Revisiting the topic of liberal parsing, which has gathered some publicity recently, it is good to reflect on what the problems invalid HTML causes actually are. Suffice to say that toleration of errors and the associated handling of them that is required leads to the incompatibilities and inconsistencies in error handling between clients, coupled with proprietary extensions. Interspersed amongst my own commentary below are a few quotes gathered from a recent e-mail exchange with Dagfinn R. Parnas, the author of a paper on HTML error correction.

After doing some research on the history of browsers and HTML, I really didn’t find it very surprising that the standards compliance was really awful. A wise man once said: “It takes two […] to lie, one to lie and one to listen”. If the early browsers hadn’t started with error-correcting behind the backs of the authors, a lot of the incorrect code would have disappeared shortly. But then again the Internet might not have been as diverse as it is now (writing valid html code takes much more skill than writing tag soup). I think the solution would have been a simple smiley face incorporated in the browser or another means of telling the user how standard compliant the site was. Most web designers (both pro and novice) are very dedicated in making the best site they can, and clients would not be to happy about an angry smiley as they want a professional site. By the way, the wise man was Homer J. Simpson.

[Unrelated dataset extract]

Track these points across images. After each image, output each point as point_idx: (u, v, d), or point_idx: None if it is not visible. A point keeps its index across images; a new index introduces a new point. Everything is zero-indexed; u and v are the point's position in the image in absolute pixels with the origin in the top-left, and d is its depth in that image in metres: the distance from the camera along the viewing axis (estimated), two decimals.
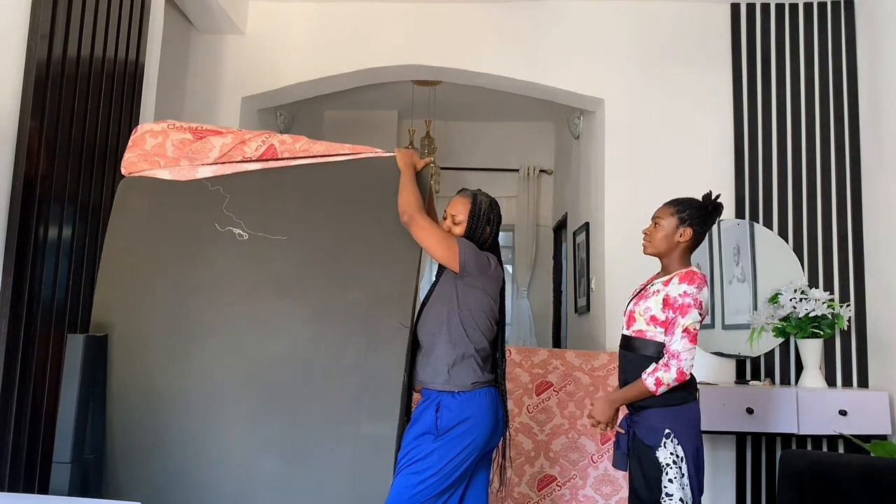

What are the most common causes of invalid HTML then?

Type of Error	% of documents with error	Example
missing end tag	41.9%	`<p>some text, <a href = "http://example.org> link text </p>`
invalid end-tag	45.8%	`<p>Some text </strong></p>`
invalid element content	38.3%	`<p>Some text <p>Some more text </p></p>`

In addition to these basic errors the spectre of browser specific extensions raises its head.

70.8 and 23.9 percent [of HTML documents] have defined non-standard attributes and non-standard elements respectively.

This heavy use of proprietary markup significantly raises the entry level for new browsers into the marketplace, a new browser entrant cannot rely on published standards but must examine a multitude of vendor sources to understand how to deal with these proprietary elements. By raising the cost of entry in this manner the current browsers help to maintain their market leading position.

As we move towards XML and the well formed paradigm let’s leave behind the legacy of invalid HTML and adopt the strictness of well formed and valid XHTML. If you can produce valid XHTML do it, if you can’t then stick with HTML and don’t pollute XHTML like we did with HTML.